***** TEXT SECTION

= Theatre Renegade =

Theatre Renegade is a theatre company based in the United Kingdom which produces socio-political theatre and has a strong focus on putting story, engagement and empathy at the heart of the theatrical experience.

== Overview ==
The company was founded in late 2012 by current Artistic Director Ryan Forde Iosco. Focusing on new writing, collaboration and innovation Theatre Renegade produces full productions, theatrical response nights to political/world events and created Courting Drama.

== Courting Drama ==
Originally produced in 2013 at the Bush Theatre, Courting Drama showcases five new collaborative partners and the five pieces that they create and mould together over a two-week period. Previous writers include: Anna Jordan, Judy Upton, Phoebe Eclair-Powell, Joseph Wilde, Hassan Abdulrazzak, Vinay Patel and James Fritz and have been nominated/won Laurence Olivier Award, Bruntwood Prize for Playwriting, Verity Bargate Award, George Devine Award, BAFTA and Emmy Award.

**********

DIRECTIVE A:
From the records, copy the lines starting at the one containing "mangue, o que torna urgente a conservação do" and ending at the one containing "novembro de 2018.", keeping every character unchanged.
The Theatre Renegade text and the records below come from unrelated sources.

***** DATA IN THIS EXERCISE

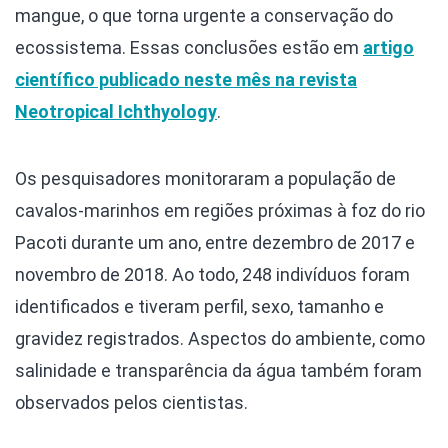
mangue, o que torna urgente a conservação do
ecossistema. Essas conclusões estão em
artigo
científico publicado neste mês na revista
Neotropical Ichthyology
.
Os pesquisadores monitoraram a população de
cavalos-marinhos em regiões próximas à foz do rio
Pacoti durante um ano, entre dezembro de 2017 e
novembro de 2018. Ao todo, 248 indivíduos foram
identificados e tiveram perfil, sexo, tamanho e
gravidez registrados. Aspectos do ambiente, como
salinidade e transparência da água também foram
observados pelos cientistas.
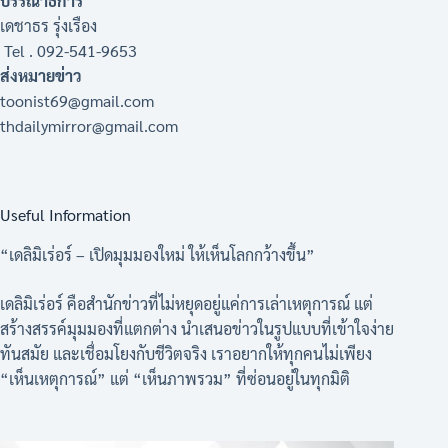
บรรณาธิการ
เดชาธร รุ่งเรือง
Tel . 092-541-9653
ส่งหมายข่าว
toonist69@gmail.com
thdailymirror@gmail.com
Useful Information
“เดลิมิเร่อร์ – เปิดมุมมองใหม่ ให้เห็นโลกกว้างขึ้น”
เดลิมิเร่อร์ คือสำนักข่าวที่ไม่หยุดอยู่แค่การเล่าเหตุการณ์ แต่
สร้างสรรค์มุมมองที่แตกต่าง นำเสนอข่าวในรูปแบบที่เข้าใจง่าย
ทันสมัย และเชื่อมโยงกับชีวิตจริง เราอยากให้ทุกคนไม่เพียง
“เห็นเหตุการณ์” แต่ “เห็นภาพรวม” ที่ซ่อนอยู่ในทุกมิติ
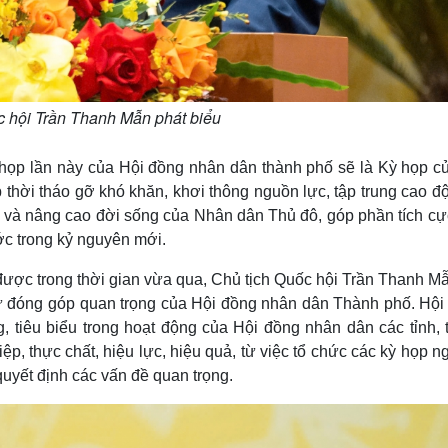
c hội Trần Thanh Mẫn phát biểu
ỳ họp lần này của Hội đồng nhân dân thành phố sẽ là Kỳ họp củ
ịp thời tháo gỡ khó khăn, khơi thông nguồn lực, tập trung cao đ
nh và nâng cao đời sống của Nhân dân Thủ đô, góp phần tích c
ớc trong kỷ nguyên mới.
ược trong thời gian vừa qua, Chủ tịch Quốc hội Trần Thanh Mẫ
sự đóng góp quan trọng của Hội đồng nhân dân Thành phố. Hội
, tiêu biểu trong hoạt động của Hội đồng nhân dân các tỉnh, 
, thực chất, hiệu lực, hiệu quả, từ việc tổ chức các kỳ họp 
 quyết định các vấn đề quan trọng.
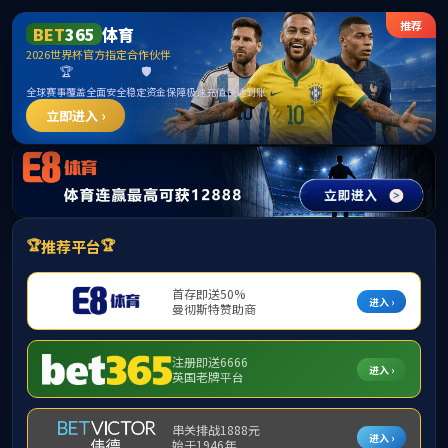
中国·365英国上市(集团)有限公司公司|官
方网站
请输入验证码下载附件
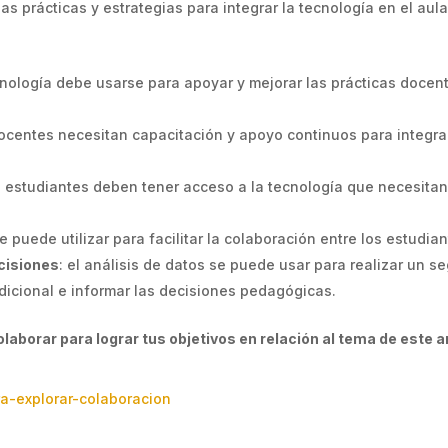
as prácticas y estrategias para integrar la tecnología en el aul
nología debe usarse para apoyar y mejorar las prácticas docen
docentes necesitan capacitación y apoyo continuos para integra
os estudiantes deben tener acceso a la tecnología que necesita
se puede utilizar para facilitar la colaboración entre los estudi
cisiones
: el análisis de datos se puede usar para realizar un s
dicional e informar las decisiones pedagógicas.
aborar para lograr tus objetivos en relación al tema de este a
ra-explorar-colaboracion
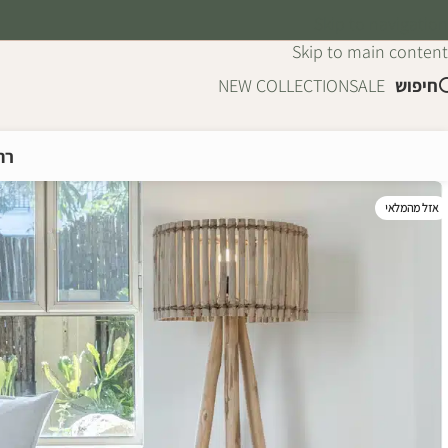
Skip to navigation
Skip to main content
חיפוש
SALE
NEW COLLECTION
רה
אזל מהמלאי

**********
***** DATA IN THIS EXERCISE

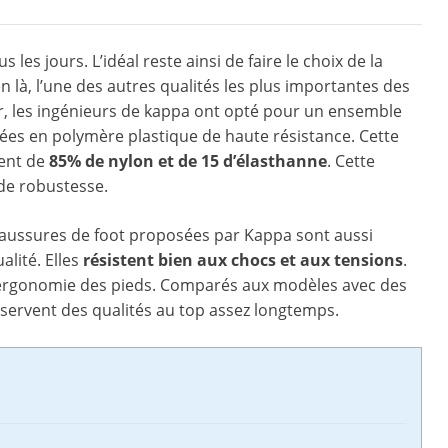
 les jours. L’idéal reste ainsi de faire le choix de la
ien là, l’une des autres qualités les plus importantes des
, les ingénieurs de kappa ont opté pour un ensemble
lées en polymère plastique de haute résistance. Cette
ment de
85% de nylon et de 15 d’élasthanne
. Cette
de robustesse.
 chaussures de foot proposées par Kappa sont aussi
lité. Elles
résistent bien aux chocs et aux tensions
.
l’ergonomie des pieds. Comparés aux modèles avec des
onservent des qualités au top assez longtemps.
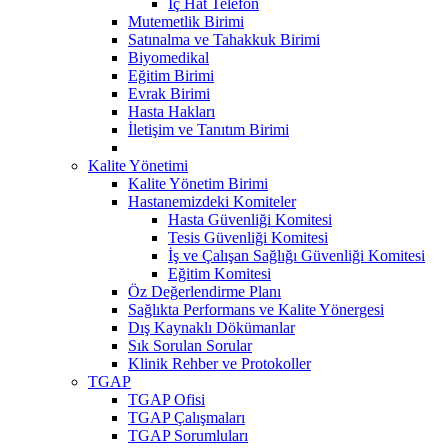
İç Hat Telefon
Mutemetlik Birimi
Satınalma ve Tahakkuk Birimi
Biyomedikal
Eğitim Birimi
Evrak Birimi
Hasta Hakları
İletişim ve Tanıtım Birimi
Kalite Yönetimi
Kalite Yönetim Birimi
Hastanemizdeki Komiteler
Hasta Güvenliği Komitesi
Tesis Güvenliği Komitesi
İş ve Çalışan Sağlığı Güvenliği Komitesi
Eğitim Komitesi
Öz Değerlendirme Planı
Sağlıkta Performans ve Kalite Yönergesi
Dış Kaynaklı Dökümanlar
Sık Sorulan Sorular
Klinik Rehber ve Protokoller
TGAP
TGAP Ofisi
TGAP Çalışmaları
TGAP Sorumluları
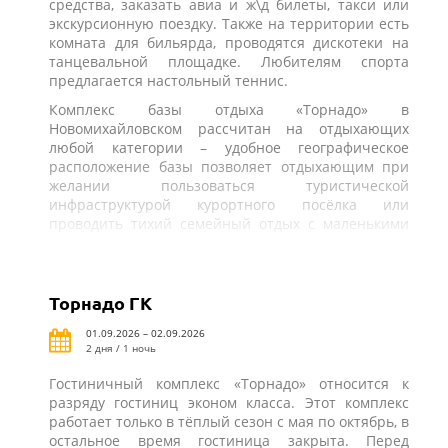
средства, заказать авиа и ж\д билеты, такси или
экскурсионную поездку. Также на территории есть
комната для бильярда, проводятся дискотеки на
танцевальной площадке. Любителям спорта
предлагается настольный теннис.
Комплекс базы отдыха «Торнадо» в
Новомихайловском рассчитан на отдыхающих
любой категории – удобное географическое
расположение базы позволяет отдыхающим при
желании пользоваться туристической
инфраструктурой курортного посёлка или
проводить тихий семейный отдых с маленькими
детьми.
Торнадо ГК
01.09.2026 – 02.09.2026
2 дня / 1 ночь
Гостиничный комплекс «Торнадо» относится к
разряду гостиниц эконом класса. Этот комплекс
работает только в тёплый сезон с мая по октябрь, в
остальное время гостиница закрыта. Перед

**********

DIRECTIVE B:
Please repeat the Theatre Renegade text word for word, from its title through its final sentence.

EXERCISE RESULT A:
mangue, o que torna urgente a conservação do
ecossistema. Essas conclusões estão em
artigo
científico publicado neste mês na revista
Neotropical Ichthyology
.
Os pesquisadores monitoraram a população de
cavalos-marinhos em regiões próximas à foz do rio
Pacoti durante um ano, entre dezembro de 2017 e
novembro de 2018. Ao todo, 248 indivíduos foram

EXERCISE RESULT B:
= Theatre Renegade =

Theatre Renegade is a theatre company based in the United Kingdom which produces socio-political theatre and has a strong focus on putting story, engagement and empathy at the heart of the theatrical experience.

== Overview ==
The company was founded in late 2012 by current Artistic Director Ryan Forde Iosco. Focusing on new writing, collaboration and innovation Theatre Renegade produces full productions, theatrical response nights to political/world events and created Courting Drama.

== Courting Drama ==
Originally produced in 2013 at the Bush Theatre, Courting Drama showcases five new collaborative partners and the five pieces that they create and mould together over a two-week period. Previous writers include: Anna Jordan, Judy Upton, Phoebe Eclair-Powell, Joseph Wilde, Hassan Abdulrazzak, Vinay Patel and James Fritz and have been nominated/won Laurence Olivier Award, Bruntwood Prize for Playwriting, Verity Bargate Award, George Devine Award, BAFTA and Emmy Award.